:: TASK ::
A verbatim copy of every entry is required.

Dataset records
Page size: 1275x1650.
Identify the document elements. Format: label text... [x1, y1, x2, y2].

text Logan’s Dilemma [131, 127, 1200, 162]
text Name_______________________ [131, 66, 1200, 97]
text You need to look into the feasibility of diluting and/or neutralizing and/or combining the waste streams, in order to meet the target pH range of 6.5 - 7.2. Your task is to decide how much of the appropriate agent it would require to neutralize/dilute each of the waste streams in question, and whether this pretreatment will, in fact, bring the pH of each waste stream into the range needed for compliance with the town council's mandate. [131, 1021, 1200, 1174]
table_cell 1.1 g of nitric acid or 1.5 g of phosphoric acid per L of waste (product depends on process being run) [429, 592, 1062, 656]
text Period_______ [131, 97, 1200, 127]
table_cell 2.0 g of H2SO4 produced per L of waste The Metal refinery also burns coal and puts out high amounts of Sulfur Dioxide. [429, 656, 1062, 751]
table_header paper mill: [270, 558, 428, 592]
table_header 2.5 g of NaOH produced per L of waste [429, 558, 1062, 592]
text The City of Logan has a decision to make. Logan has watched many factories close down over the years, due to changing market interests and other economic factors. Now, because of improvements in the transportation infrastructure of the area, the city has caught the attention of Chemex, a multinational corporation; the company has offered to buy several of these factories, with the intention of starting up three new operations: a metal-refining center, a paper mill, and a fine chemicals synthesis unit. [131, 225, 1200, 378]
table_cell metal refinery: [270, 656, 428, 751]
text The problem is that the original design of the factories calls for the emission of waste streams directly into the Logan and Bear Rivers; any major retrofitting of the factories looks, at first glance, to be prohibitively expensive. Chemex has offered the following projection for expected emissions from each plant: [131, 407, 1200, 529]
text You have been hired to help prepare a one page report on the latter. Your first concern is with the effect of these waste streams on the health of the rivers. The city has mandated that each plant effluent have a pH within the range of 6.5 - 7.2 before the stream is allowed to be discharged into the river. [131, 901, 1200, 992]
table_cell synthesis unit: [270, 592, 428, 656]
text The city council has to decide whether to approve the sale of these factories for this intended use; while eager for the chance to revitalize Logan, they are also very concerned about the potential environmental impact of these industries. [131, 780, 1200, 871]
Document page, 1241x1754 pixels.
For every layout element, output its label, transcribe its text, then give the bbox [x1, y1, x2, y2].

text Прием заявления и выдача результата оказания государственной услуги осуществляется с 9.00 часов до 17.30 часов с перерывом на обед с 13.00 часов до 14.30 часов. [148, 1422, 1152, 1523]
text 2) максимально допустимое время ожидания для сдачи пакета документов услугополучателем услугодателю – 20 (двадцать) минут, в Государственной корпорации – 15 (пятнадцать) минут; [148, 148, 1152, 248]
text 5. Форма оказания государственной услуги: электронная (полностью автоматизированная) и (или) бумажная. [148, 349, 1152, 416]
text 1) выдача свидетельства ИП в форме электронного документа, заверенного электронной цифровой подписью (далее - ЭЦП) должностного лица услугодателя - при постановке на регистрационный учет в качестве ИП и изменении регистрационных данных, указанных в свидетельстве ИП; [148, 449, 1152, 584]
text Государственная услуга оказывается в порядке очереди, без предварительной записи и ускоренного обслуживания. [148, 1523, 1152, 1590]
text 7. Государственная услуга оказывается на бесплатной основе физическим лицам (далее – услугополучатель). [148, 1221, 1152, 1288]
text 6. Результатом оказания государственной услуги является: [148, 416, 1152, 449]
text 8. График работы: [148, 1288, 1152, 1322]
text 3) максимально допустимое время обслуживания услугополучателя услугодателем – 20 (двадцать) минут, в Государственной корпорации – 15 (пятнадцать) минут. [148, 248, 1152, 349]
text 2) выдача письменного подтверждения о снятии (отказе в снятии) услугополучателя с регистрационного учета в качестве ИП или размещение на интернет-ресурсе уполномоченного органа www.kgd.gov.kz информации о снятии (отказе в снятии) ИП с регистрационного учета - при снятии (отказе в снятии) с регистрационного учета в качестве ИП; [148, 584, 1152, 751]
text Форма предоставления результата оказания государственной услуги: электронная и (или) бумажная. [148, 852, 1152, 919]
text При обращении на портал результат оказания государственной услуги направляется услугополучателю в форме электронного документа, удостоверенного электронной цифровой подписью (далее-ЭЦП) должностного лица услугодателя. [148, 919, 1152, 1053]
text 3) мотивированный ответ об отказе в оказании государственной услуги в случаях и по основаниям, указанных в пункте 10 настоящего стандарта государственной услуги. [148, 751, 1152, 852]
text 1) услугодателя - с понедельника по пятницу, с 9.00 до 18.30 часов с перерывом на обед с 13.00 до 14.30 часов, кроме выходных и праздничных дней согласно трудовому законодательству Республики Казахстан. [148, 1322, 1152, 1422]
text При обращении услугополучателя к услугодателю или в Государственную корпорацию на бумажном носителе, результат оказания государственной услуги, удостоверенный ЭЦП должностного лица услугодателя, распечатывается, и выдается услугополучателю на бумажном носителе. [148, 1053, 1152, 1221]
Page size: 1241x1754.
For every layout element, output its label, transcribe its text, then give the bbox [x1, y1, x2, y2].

:: REPLY TO THE EXERCISE ::
Page size: 1275x1650.
Identify the document elements. Format: label text... [x1, y1, x2, y2].

text Logan’s Dilemma [131, 127, 1200, 162]
text Name_______________________ [131, 66, 1200, 97]
text You need to look into the feasibility of diluting and/or neutralizing and/or combining the waste streams, in order to meet the target pH range of 6.5 - 7.2. Your task is to decide how much of the appropriate agent it would require to neutralize/dilute each of the waste streams in question, and whether this pretreatment will, in fact, bring the pH of each waste stream into the range needed for compliance with the town council's mandate. [131, 1021, 1200, 1174]
table_cell 1.1 g of nitric acid or 1.5 g of phosphoric acid per L of waste (product depends on process being run) [429, 592, 1062, 656]
text Period_______ [131, 97, 1200, 127]
table_cell 2.0 g of H2SO4 produced per L of waste The Metal refinery also burns coal and puts out high amounts of Sulfur Dioxide. [429, 656, 1062, 751]
table_header paper mill: [270, 558, 428, 592]
table_header 2.5 g of NaOH produced per L of waste [429, 558, 1062, 592]
text The City of Logan has a decision to make. Logan has watched many factories close down over the years, due to changing market interests and other economic factors. Now, because of improvements in the transportation infrastructure of the area, the city has caught the attention of Chemex, a multinational corporation; the company has offered to buy several of these factories, with the intention of starting up three new operations: a metal-refining center, a paper mill, and a fine chemicals synthesis unit. [131, 225, 1200, 378]
table_cell metal refinery: [270, 656, 428, 751]
text The problem is that the original design of the factories calls for the emission of waste streams directly into the Logan and Bear Rivers; any major retrofitting of the factories looks, at first glance, to be prohibitively expensive. Chemex has offered the following projection for expected emissions from each plant: [131, 407, 1200, 529]
text You have been hired to help prepare a one page report on the latter. Your first concern is with the effect of these waste streams on the health of the rivers. The city has mandated that each plant effluent have a pH within the range of 6.5 - 7.2 before the stream is allowed to be discharged into the river. [131, 901, 1200, 992]
table_cell synthesis unit: [270, 592, 428, 656]
text The city council has to decide whether to approve the sale of these factories for this intended use; while eager for the chance to revitalize Logan, they are also very concerned about the potential environmental impact of these industries. [131, 780, 1200, 871]
Document page, 1241x1754 pixels.
For every layout element, output its label, transcribe its text, then give the bbox [x1, y1, x2, y2].

text Прием заявления и выдача результата оказания государственной услуги осуществляется с 9.00 часов до 17.30 часов с перерывом на обед с 13.00 часов до 14.30 часов. [148, 1422, 1152, 1523]
text 2) максимально допустимое время ожидания для сдачи пакета документов услугополучателем услугодателю – 20 (двадцать) минут, в Государственной корпорации – 15 (пятнадцать) минут; [148, 148, 1152, 248]
text 5. Форма оказания государственной услуги: электронная (полностью автоматизированная) и (или) бумажная. [148, 349, 1152, 416]
text 1) выдача свидетельства ИП в форме электронного документа, заверенного электронной цифровой подписью (далее - ЭЦП) должностного лица услугодателя - при постановке на регистрационный учет в качестве ИП и изменении регистрационных данных, указанных в свидетельстве ИП; [148, 449, 1152, 584]
text Государственная услуга оказывается в порядке очереди, без предварительной записи и ускоренного обслуживания. [148, 1523, 1152, 1590]
text 7. Государственная услуга оказывается на бесплатной основе физическим лицам (далее – услугополучатель). [148, 1221, 1152, 1288]
text 6. Результатом оказания государственной услуги является: [148, 416, 1152, 449]
text 8. График работы: [148, 1288, 1152, 1322]
text 3) максимально допустимое время обслуживания услугополучателя услугодателем – 20 (двадцать) минут, в Государственной корпорации – 15 (пятнадцать) минут. [148, 248, 1152, 349]
text 2) выдача письменного подтверждения о снятии (отказе в снятии) услугополучателя с регистрационного учета в качестве ИП или размещение на интернет-ресурсе уполномоченного органа www.kgd.gov.kz информации о снятии (отказе в снятии) ИП с регистрационного учета - при снятии (отказе в снятии) с регистрационного учета в качестве ИП; [148, 584, 1152, 751]
text Форма предоставления результата оказания государственной услуги: электронная и (или) бумажная. [148, 852, 1152, 919]
text При обращении на портал результат оказания государственной услуги направляется услугополучателю в форме электронного документа, удостоверенного электронной цифровой подписью (далее-ЭЦП) должностного лица услугодателя. [148, 919, 1152, 1053]
text 3) мотивированный ответ об отказе в оказании государственной услуги в случаях и по основаниям, указанных в пункте 10 настоящего стандарта государственной услуги. [148, 751, 1152, 852]
text 1) услугодателя - с понедельника по пятницу, с 9.00 до 18.30 часов с перерывом на обед с 13.00 до 14.30 часов, кроме выходных и праздничных дней согласно трудовому законодательству Республики Казахстан. [148, 1322, 1152, 1422]
text При обращении услугополучателя к услугодателю или в Государственную корпорацию на бумажном носителе, результат оказания государственной услуги, удостоверенный ЭЦП должностного лица услугодателя, распечатывается, и выдается услугополучателю на бумажном носителе. [148, 1053, 1152, 1221]
Page size: 1241x1754.
For every layout element, output its label, transcribe its text, then give the bbox [x1, y1, x2, y2].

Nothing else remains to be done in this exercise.